__TASK PROMPT__
From the first line to the last, restate the material word for word, omitting pictures.

__EXTRACTED RECORDS__
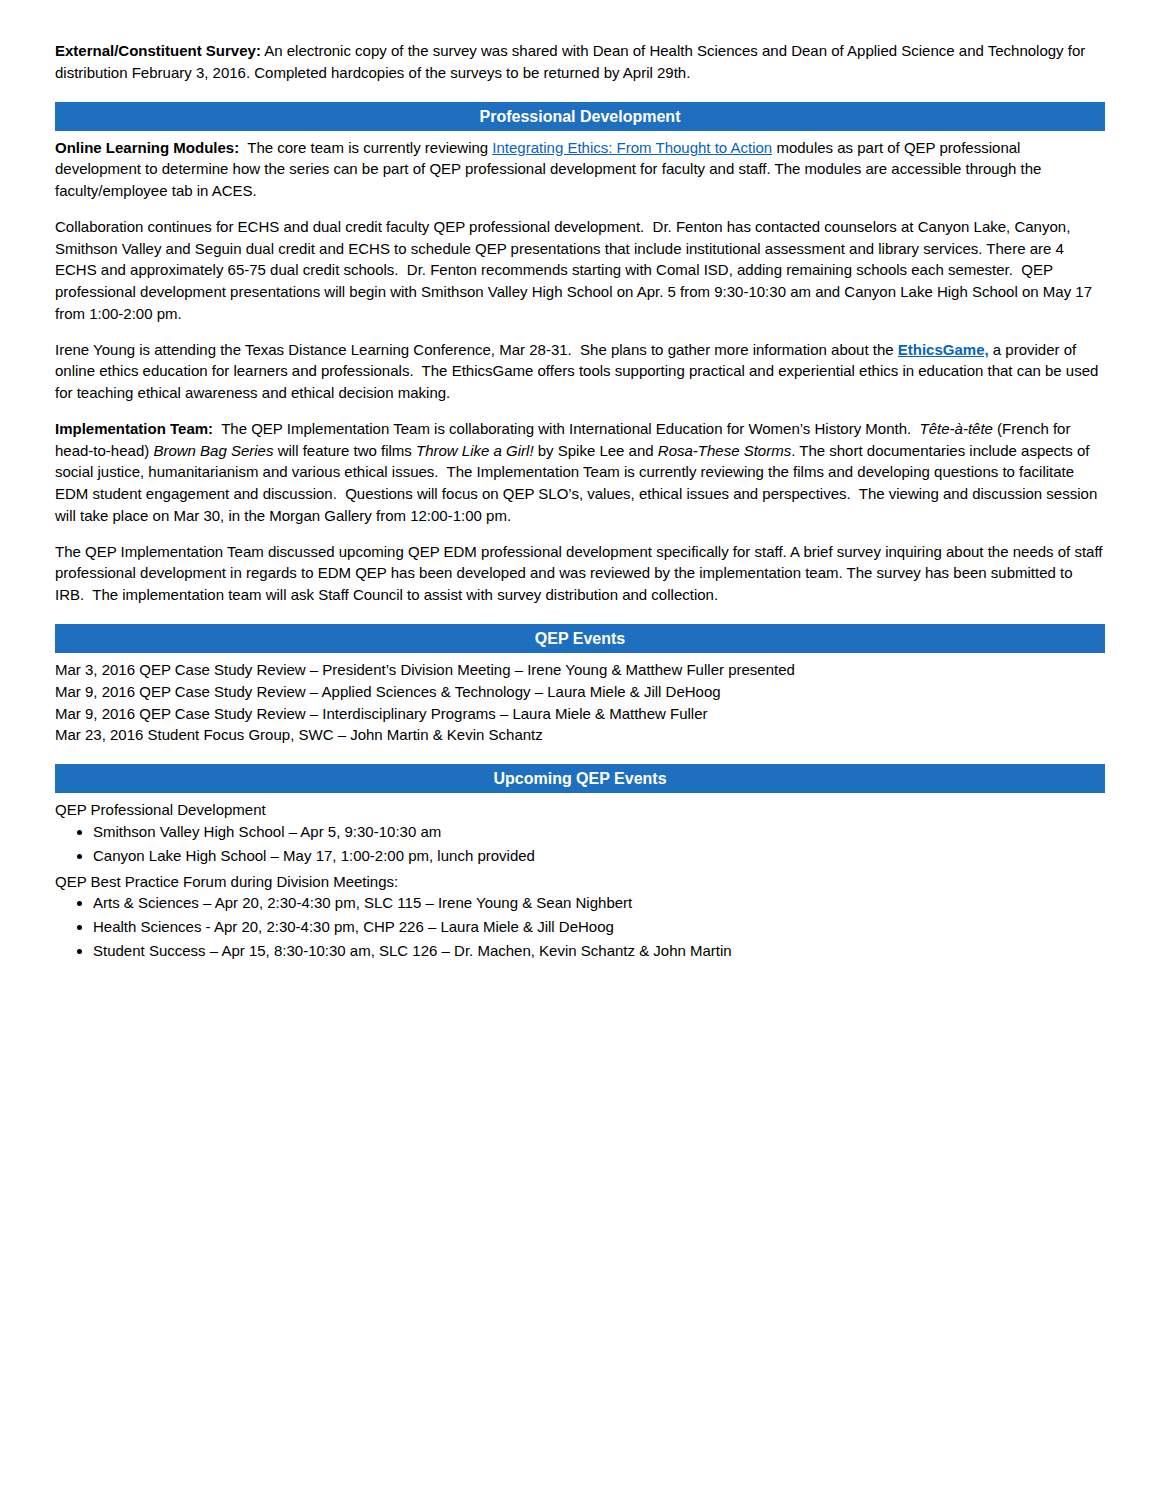External/Constituent Survey: An electronic copy of the survey was shared with Dean of Health Sciences and Dean of Applied Science and Technology for distribution February 3, 2016. Completed hardcopies of the surveys to be returned by April 29th.
Professional Development
Online Learning Modules: The core team is currently reviewing Integrating Ethics: From Thought to Action modules as part of QEP professional development to determine how the series can be part of QEP professional development for faculty and staff. The modules are accessible through the faculty/employee tab in ACES.
Collaboration continues for ECHS and dual credit faculty QEP professional development. Dr. Fenton has contacted counselors at Canyon Lake, Canyon, Smithson Valley and Seguin dual credit and ECHS to schedule QEP presentations that include institutional assessment and library services. There are 4 ECHS and approximately 65-75 dual credit schools. Dr. Fenton recommends starting with Comal ISD, adding remaining schools each semester. QEP professional development presentations will begin with Smithson Valley High School on Apr. 5 from 9:30-10:30 am and Canyon Lake High School on May 17 from 1:00-2:00 pm.
Irene Young is attending the Texas Distance Learning Conference, Mar 28-31. She plans to gather more information about the EthicsGame, a provider of online ethics education for learners and professionals. The EthicsGame offers tools supporting practical and experiential ethics in education that can be used for teaching ethical awareness and ethical decision making.
Implementation Team: The QEP Implementation Team is collaborating with International Education for Women’s History Month. Tête-à-tête (French for head-to-head) Brown Bag Series will feature two films Throw Like a Girl! by Spike Lee and Rosa-These Storms. The short documentaries include aspects of social justice, humanitarianism and various ethical issues. The Implementation Team is currently reviewing the films and developing questions to facilitate EDM student engagement and discussion. Questions will focus on QEP SLO’s, values, ethical issues and perspectives. The viewing and discussion session will take place on Mar 30, in the Morgan Gallery from 12:00-1:00 pm.
The QEP Implementation Team discussed upcoming QEP EDM professional development specifically for staff. A brief survey inquiring about the needs of staff professional development in regards to EDM QEP has been developed and was reviewed by the implementation team. The survey has been submitted to IRB. The implementation team will ask Staff Council to assist with survey distribution and collection.
QEP Events
Mar 3, 2016 QEP Case Study Review – President’s Division Meeting – Irene Young & Matthew Fuller presented
Mar 9, 2016 QEP Case Study Review – Applied Sciences & Technology – Laura Miele & Jill DeHoog
Mar 9, 2016 QEP Case Study Review – Interdisciplinary Programs – Laura Miele & Matthew Fuller
Mar 23, 2016 Student Focus Group, SWC – John Martin & Kevin Schantz
Upcoming QEP Events
QEP Professional Development
Smithson Valley High School – Apr 5, 9:30-10:30 am
Canyon Lake High School – May 17, 1:00-2:00 pm, lunch provided
QEP Best Practice Forum during Division Meetings:
Arts & Sciences – Apr 20, 2:30-4:30 pm, SLC 115 – Irene Young & Sean Nighbert
Health Sciences - Apr 20, 2:30-4:30 pm, CHP 226 – Laura Miele & Jill DeHoog
Student Success – Apr 15, 8:30-10:30 am, SLC 126 – Dr. Machen, Kevin Schantz & John Martin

__SOLUTION BELOW__
External/Constituent Survey: An electronic copy of the survey was shared with Dean of Health Sciences and Dean of Applied Science and Technology for distribution February 3, 2016. Completed hardcopies of the surveys to be returned by April 29th.
Professional Development
Online Learning Modules: The core team is currently reviewing Integrating Ethics: From Thought to Action modules as part of QEP professional development to determine how the series can be part of QEP professional development for faculty and staff. The modules are accessible through the faculty/employee tab in ACES.
Collaboration continues for ECHS and dual credit faculty QEP professional development. Dr. Fenton has contacted counselors at Canyon Lake, Canyon, Smithson Valley and Seguin dual credit and ECHS to schedule QEP presentations that include institutional assessment and library services. There are 4 ECHS and approximately 65-75 dual credit schools. Dr. Fenton recommends starting with Comal ISD, adding remaining schools each semester. QEP professional development presentations will begin with Smithson Valley High School on Apr. 5 from 9:30-10:30 am and Canyon Lake High School on May 17 from 1:00-2:00 pm.
Irene Young is attending the Texas Distance Learning Conference, Mar 28-31. She plans to gather more information about the EthicsGame, a provider of online ethics education for learners and professionals. The EthicsGame offers tools supporting practical and experiential ethics in education that can be used for teaching ethical awareness and ethical decision making.
Implementation Team: The QEP Implementation Team is collaborating with International Education for Women’s History Month. Tête-à-tête (French for head-to-head) Brown Bag Series will feature two films Throw Like a Girl! by Spike Lee and Rosa-These Storms. The short documentaries include aspects of social justice, humanitarianism and various ethical issues. The Implementation Team is currently reviewing the films and developing questions to facilitate EDM student engagement and discussion. Questions will focus on QEP SLO’s, values, ethical issues and perspectives. The viewing and discussion session will take place on Mar 30, in the Morgan Gallery from 12:00-1:00 pm.
The QEP Implementation Team discussed upcoming QEP EDM professional development specifically for staff. A brief survey inquiring about the needs of staff professional development in regards to EDM QEP has been developed and was reviewed by the implementation team. The survey has been submitted to IRB. The implementation team will ask Staff Council to assist with survey distribution and collection.
QEP Events
Mar 3, 2016 QEP Case Study Review – President’s Division Meeting – Irene Young & Matthew Fuller presented
Mar 9, 2016 QEP Case Study Review – Applied Sciences & Technology – Laura Miele & Jill DeHoog
Mar 9, 2016 QEP Case Study Review – Interdisciplinary Programs – Laura Miele & Matthew Fuller
Mar 23, 2016 Student Focus Group, SWC – John Martin & Kevin Schantz
Upcoming QEP Events
QEP Professional Development
Smithson Valley High School – Apr 5, 9:30-10:30 am
Canyon Lake High School – May 17, 1:00-2:00 pm, lunch provided
QEP Best Practice Forum during Division Meetings:
Arts & Sciences – Apr 20, 2:30-4:30 pm, SLC 115 – Irene Young & Sean Nighbert
Health Sciences - Apr 20, 2:30-4:30 pm, CHP 226 – Laura Miele & Jill DeHoog
Student Success – Apr 15, 8:30-10:30 am, SLC 126 – Dr. Machen, Kevin Schantz & John Martin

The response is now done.